Presenter/Interviewer: Huey Fern Tay
Speakers: Ahmad Humam Hamid, sociologist, Syah Kuala University, Aceh; Ali Khan, spokesman, CARE International; Salma Safitri, aid worker, Solidaritas Perempuan
Tay: The Boxing Day tsunami struck on a Sunday when the women were at home looking after the children and their husbands either out working or running errands. Most of the women didn't know how to swim or climb trees – skills that could have helped them survive the forceful waves. As a result, four times as many died in the disaster.
So when it came to food distribution, where women were the usual recipients, it clearly became apparent to Ali Khan a worker with the international aid agency CARE, that a different approach was going to be needed.
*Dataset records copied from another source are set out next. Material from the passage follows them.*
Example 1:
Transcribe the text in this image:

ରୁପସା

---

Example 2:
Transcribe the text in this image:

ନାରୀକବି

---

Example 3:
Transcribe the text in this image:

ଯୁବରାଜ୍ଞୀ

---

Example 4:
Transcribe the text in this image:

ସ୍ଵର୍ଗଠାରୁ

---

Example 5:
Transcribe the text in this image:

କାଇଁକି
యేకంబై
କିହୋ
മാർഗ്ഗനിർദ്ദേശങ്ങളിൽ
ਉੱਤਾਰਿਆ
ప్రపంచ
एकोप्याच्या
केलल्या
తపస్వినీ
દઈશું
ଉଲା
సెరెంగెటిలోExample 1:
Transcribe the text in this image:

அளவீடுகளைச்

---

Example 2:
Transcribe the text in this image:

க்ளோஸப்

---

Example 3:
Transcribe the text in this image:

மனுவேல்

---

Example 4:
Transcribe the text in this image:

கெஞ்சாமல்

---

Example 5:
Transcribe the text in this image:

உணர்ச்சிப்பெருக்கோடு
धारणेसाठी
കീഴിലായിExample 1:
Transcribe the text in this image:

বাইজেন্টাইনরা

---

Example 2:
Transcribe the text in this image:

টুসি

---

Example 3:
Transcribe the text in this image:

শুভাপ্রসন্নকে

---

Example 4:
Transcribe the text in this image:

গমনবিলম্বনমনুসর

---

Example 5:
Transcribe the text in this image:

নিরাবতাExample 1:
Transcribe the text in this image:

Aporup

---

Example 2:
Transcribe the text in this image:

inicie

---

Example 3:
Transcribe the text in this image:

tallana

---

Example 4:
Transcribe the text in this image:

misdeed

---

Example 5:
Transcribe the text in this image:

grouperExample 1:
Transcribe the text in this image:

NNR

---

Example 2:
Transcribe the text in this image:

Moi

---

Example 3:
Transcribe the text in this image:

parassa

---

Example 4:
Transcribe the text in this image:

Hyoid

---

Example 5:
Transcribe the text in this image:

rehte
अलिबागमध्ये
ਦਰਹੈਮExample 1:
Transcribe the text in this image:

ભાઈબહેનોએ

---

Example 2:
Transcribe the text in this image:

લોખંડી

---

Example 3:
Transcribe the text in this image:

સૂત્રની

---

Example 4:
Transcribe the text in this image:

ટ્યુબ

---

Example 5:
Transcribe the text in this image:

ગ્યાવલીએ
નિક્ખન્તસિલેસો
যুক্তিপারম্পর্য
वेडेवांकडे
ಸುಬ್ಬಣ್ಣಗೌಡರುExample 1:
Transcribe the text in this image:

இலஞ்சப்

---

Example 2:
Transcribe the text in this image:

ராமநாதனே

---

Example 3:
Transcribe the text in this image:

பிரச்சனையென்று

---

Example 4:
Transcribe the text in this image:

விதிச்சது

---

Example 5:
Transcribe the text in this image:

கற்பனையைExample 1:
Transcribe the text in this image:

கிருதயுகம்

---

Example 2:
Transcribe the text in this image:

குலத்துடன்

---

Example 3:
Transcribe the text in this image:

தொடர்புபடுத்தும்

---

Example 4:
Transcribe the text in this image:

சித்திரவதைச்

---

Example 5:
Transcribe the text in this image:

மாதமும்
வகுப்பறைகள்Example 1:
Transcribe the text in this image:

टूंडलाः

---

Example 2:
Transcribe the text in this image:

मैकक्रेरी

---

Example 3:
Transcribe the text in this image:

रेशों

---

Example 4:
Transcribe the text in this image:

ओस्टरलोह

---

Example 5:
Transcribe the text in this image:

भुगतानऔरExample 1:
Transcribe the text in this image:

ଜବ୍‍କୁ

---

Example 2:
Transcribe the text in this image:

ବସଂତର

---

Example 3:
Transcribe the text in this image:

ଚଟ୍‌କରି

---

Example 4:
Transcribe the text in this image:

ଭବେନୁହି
Khan: Even when you start looking at food distribution and who is coming to the distributions and who's not, and when you asked where the women were because the preference was to distribute to women, you quickly realised that the women weren't around; and that we were going to be flexible but to also meet the needs.
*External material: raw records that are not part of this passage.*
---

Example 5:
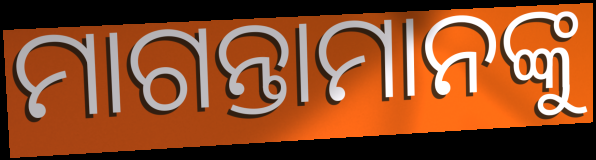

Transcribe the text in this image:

ମାଗନ୍ତାମାନଙ୍କୁ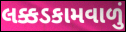
લક્કડકામવાળું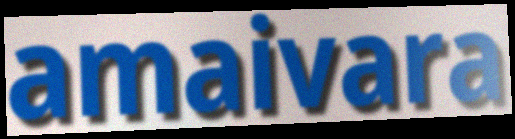
amaivaraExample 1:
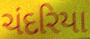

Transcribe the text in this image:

ચંદરિયા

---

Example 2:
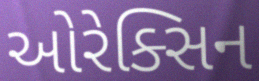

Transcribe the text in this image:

ઓરેક્સિન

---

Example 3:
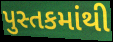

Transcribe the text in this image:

પુસ્તકમાંથી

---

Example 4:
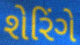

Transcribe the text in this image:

શેરિંગે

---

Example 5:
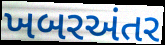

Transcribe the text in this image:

ખબરઅંતર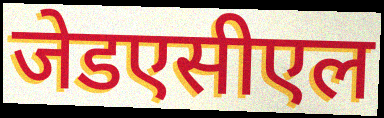
जेडएसीएलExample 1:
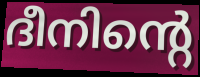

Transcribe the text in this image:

ദീനിന്റെ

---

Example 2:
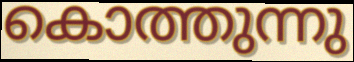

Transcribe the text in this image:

കൊത്തുന്നു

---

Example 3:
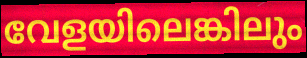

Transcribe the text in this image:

വേളയിലെങ്കിലും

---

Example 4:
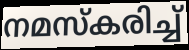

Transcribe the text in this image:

നമസ്കരിച്ച്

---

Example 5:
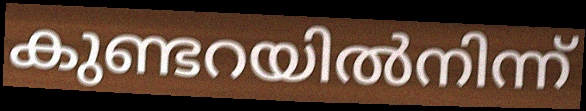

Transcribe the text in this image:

കുണ്ടറയിൽനിന്ന്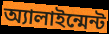
অ্যালাইন্মেন্টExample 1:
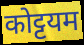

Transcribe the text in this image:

कोट्टयम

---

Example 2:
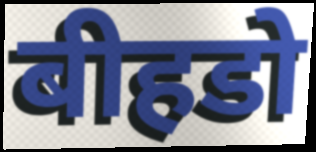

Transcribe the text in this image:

बीहडो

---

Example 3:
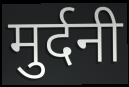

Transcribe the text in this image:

मुर्दनी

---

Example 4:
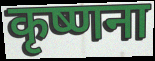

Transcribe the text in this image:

कृष्णना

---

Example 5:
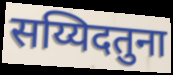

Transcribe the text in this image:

सय्यिदतुनाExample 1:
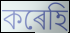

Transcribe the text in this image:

কৰেহি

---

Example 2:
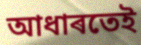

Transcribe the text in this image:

আধাৰতেই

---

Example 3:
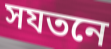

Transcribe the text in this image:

সযতনে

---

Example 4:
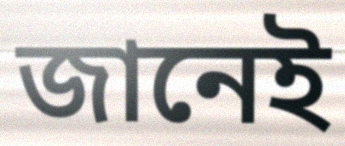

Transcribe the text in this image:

জানেই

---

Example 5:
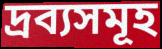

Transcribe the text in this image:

দ্ৰব্যসমূহ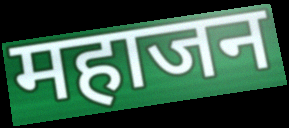
महाजनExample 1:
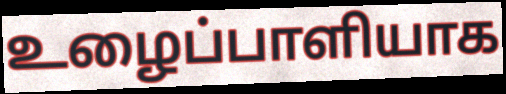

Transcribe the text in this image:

உழைப்பாளியாக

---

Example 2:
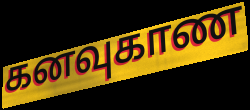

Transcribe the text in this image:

கனவுகாண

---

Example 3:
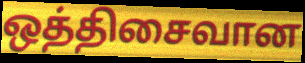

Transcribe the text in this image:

ஒத்திசைவான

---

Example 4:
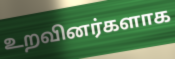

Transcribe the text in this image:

உறவினர்களாக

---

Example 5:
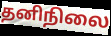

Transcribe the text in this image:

தனிநிலைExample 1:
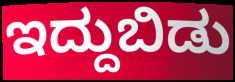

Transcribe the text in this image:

Tay: So how will your agency change the way you help tsunami survivors in Aceh rebuild their lives?
Khan: The children that have been left behind do need to be socialised into society again so that burden of socialising the children is going to fall on the men, so support systems for men are going to have to increase tremendously. Another aspect of it is also the women survivors, what they have been injuring and suffering. There have been many problems surrounding the aftermath of the tsunami.
Tay: One of those problems are allegations of sexual abuse and harassment in the packed refugee camps, risks increased by the lack of privacy. Local women's group Solidaritas Perempuan says there aren't any signs conditions are improving. Aid worker Salma Safitri explains. Salma: Some refugee camps only have two or three toilets for more than 100 people in those refugee camps and only one of the toilets are closed, I mean have a door. So women can't use the toilet so they wait until dark, until night when dark then they use the toilet. So we make report to the authorities to get help to them.
Tay: Since you've informed the authorities about the conditions, have they done anything about it?
Salma: Well sometimes yes, sometimes no. Too many institutions are willing to work in Aceh but we felt there's not enough coordination between them. In some areas that our military says this is Free Aceh Movement area, the basic needs of the women are difficult to send there.
Tay: Despite aid distribution being impeded by government restrictions on movement Aceh's women are continuing with their lives, taking on the additional responsibility of caring for both the men and children in their neighbourhood. While some of the men are sharing the workload, sociologist Ahmad Humam Hamid from Aceh's Syah Kuala University, says don't count on a total role reversal.
Humam: In a traditional way all the kids might be sent to the mother of either parents, husbands or wives, but again it is the women who will take care of all of the kids. So don't expect to see a house father.
Tay: So how can this imbalance be corrected?
Humam: I did talk to the villagers whose villages were affected by the tsunami and they lost all their females. And they wanted to build their own village again. And then when I asked them when are they going to get married, you know what they said? They said "we'll ask our wives to go with us", to stay in the husband's village, whereas in the past it could go the other way.